Formal probation is when an individual is supervised by a probation officer. Informal or summary probation is unsupervised. If probation is not granted, there is usually a range of three prison terms in each felony crime. These prison terms are called low term, mid term, and high term. Criminal defense attorneys argue about the proper prison term based on the facts of the particular case. The final word is within the judge’s broad discretion.

Sentencing modifications occur when part of a defendant’s sentence becomes inapplicable to their case. For example: Suppose a man is convicted of the crime of spousal abuse, and part of his sentence includes that he must stay away from his wife. However, if the man and the wife decide to reconcile, then it would be appropriate to ask the court to “modify” the man’s sentence.

Some alternatives to jail that our criminal defense attorneys might negotiate are:

  • Detox Programs
  • Electronic Home Monitoring
  • Residential Treatment Centers
  • Counseling
  • Weekend Work Programs
  • Community Service

16. Collateral consequences

In addition to any sentence imposed by the court, a conviction can have a number of independent consequences.

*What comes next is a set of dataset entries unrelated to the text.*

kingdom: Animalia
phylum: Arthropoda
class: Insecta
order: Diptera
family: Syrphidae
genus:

This is why it is important to discuss the case with criminal defense attorneys before entering a plea or accepting a plea bargain.

On felony cases, these consequences can include, but are not limited to:

  • Loss of the right to vote.
  • Loss of the right to possess a firearm of any kind.
  • Loss of the right to associate with known criminals.
  • Registration as a sex offender.
  • Increased penalties for future criminal convictions.
  • Registration as a narcotics offender.

We have criminal defense attorneys in the Palkovitz Law Office Traffic Law Center in White Oak and downtown Pittsburgh who focus in criminal law and can fully explain the collateral consequences to you if you are convicted. Contact us for help with your criminal case.

17. Appeals

If convicted, our criminal defense attorneys or the defendant may file an appeal. The purpose of an appeal is to ensure that the trial court did not make any legal errors throughout the trial process. Appeals may result in the reversal of a defendant’s trial court conviction.

18. Parole

Parole is a conditional release from prison that entitles the defendant receiving it to serve the remainder of the term outside the prison, but technically the defendant will still be under the Department of Corrections.

Typical conditions of parole can include:

  • Periodic meetings with parole officers.
  • Foregoing the possession of weapons and not associating with known criminals.

All legal matters have their own specific factual and legal circumstances that highly influence the result in each case. The same results will not necessarily be obtained in similar cases.

The criminal process may vary slightly depending on your charge and jurisdiction. Please ask your attorney to thoroughly explain the process.